* _Job item_:
Each entry below should be retyped exactly, with nothing omitted.

────

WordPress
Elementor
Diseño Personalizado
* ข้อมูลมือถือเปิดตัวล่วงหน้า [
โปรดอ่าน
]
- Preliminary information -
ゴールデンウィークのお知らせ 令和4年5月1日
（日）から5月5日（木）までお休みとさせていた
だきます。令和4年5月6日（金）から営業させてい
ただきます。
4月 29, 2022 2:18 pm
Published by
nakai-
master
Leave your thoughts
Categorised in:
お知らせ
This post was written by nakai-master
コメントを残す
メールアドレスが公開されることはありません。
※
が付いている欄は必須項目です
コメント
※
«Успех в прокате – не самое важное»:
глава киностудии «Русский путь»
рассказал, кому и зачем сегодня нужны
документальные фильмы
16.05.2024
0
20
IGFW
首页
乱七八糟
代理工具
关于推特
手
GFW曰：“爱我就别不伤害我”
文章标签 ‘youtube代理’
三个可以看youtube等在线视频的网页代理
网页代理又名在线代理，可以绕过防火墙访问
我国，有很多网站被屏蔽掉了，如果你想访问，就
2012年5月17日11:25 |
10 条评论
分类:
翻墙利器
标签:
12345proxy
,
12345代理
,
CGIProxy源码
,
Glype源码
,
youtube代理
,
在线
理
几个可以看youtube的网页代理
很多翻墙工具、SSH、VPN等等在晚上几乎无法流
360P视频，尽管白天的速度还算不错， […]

────

* _Answer to the exercise_:
WordPress
Elementor
Diseño Personalizado
* ข้อมูลมือถือเปิดตัวล่วงหน้า [
โปรดอ่าน
]
- Preliminary information -
ゴールデンウィークのお知らせ 令和4年5月1日
（日）から5月5日（木）までお休みとさせていた
だきます。令和4年5月6日（金）から営業させてい
ただきます。
4月 29, 2022 2:18 pm
Published by
nakai-
master
Leave your thoughts
Categorised in:
お知らせ
This post was written by nakai-master
コメントを残す
メールアドレスが公開されることはありません。
※
が付いている欄は必須項目です
コメント
※
«Успех в прокате – не самое важное»:
глава киностудии «Русский путь»
рассказал, кому и зачем сегодня нужны
документальные фильмы
16.05.2024
0
20
IGFW
首页
乱七八糟
代理工具
关于推特
手
GFW曰：“爱我就别不伤害我”
文章标签 ‘youtube代理’
三个可以看youtube等在线视频的网页代理
网页代理又名在线代理，可以绕过防火墙访问
我国，有很多网站被屏蔽掉了，如果你想访问，就
2012年5月17日11:25 |
10 条评论
分类:
翻墙利器
标签:
12345proxy
,
12345代理
,
CGIProxy源码
,
Glype源码
,
youtube代理
,
在线
理
几个可以看youtube的网页代理
很多翻墙工具、SSH、VPN等等在晚上几乎无法流
360P视频，尽管白天的速度还算不错， […]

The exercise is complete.